In the discursive field of procedural game rhetoric, some judgment is always coherent with the experience of activity in the virtual world. The rhetorical format of a video game is realized through three cyclical components: 1) visual fixation of some screen-game situation; 2) the reaction (through the available interfaces) of the player to this situation; 3) changing the game situation, which requires a new response. And this whole form of the existence of a video game allows you to broadcast certain messages. In turn, the situation of reading these messages is non-linear, allowing for many interpretations. Therefore, the player in relation to the procedurally readable text of the game finds himself in the position of a hermeneut, revealing its meanings. The procedural narrative of the game is read through permanent hypothesis testing through direct gameplay, successes and failures, programmed game rules.

Among the theories expanding the functionality of procedural rhetoric, R. Kolbi's concept deserves special attention, which extends it to the sphere of pedagogical practice. The author comes to the conclusion that games are special "multimodal systems" with a set of basic instructions and rules. In turn, the game, according to Bogost's theory, can be represented as a system based on pedagogical rules that can positively affect the improvement of a person's skills and competencies. This opens up the possibility of implementing procedural and rhetorical practices and techniques in the field of education.

In the context of the theory and practice of education, video games can be considered in two main aspects - methodological and instrumental-practical. In the first case, video games are defined as a specially organized system of activities with their own architectonics of incentives and rewards. These principles of game interactions are carried over to non-game areas, in particular education. This model of conceptual game implantation in scientific research discourse and sociocultural practice is called gamification.

In the instrumental and practical aspect, video games are used in teaching directly as a software carrier of educationally useful information. This direction is implemented in the practice of Digital Game Based Learning. It should be emphasized right away that gamification is not the same as the Digital Game Based Learning strategy [29, p. 220-221]. The latter is based on the use of the video games themselves for educational purposes, and gamification borrows from games only the structure, the methodology for organizing game activities, transferring it into the educational process.

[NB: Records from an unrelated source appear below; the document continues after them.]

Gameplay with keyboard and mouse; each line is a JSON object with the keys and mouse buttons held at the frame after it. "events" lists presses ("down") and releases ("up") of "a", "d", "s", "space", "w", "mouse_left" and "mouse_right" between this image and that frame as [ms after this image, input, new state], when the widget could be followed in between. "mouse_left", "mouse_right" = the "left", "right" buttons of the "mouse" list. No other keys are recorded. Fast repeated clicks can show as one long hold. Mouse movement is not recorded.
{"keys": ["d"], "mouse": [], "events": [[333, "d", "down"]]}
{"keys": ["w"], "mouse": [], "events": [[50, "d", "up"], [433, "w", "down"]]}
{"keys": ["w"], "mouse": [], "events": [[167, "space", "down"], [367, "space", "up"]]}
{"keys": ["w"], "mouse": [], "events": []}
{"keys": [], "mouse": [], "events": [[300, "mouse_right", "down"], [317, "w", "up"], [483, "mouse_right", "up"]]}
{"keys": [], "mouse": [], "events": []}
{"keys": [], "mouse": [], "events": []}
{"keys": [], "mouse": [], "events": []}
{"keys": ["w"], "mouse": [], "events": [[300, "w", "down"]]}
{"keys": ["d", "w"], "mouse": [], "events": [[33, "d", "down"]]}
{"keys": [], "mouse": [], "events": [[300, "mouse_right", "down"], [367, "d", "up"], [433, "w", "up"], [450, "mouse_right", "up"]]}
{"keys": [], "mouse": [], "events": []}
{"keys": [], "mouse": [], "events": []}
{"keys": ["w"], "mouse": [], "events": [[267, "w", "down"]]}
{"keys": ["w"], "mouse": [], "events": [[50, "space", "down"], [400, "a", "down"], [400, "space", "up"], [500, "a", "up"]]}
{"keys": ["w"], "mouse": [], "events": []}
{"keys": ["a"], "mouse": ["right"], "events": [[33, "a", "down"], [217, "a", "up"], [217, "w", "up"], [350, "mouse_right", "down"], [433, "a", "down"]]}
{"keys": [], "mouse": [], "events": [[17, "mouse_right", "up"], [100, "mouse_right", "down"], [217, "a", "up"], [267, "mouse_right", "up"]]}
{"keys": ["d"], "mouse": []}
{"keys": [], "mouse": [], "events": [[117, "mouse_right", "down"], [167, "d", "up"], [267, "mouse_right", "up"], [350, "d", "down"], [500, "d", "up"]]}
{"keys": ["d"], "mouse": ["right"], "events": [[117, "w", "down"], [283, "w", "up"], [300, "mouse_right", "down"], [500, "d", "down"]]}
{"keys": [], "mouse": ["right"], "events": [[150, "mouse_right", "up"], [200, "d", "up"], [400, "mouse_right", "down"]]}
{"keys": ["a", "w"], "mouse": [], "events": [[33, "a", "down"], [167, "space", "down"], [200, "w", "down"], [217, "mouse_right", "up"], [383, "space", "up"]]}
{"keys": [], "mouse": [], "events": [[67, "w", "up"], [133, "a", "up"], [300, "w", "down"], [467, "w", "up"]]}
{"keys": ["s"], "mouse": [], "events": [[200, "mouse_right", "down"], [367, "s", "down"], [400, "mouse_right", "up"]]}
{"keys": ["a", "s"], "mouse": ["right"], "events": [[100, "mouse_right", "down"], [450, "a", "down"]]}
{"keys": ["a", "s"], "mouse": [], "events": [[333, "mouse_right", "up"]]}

Gamification is primarily addressed to the entertainment basis of video games; gameplay practices act as a self-sufficient (in the aspect of actualization for a person) process that

enjoys a stable attractiveness. Here, the logic and design of the game construction act as a new method of organizing educational activities, stimulating, first of all, motivation. It is important to emphasize that gamification changes the form of organization of activities, while its content should remain the same [30, p. 61]. The key feature of the implementation of gamification, which distinguishes it from other gaming techniques, is its non-imitative nature, it is always implemented in the reference reality with its objective conditions.

In the field of gamification of education, the New York school "Quest to Learn", which is attended by students in grades 6-12, is often cited as a prime example. In this school, the entire educational process is built on the example of a video game: the tasks that students receive are not formalized as mandatory requirements, but in the form of a mission, which they themselves still have to find for themselves and decide how to fulfill them. Thus, in the school process, such game elements as quests are actively used - integral missions consisting of several tasks. Making the game through a quest, which the student finds for himself and tries to solve, makes it possible to deprive the learning process of a sense of obligation and compulsion, which quite strongly motivates students. It turns out that if you organize tasks in this format, then their very implementation will be a reward for the student.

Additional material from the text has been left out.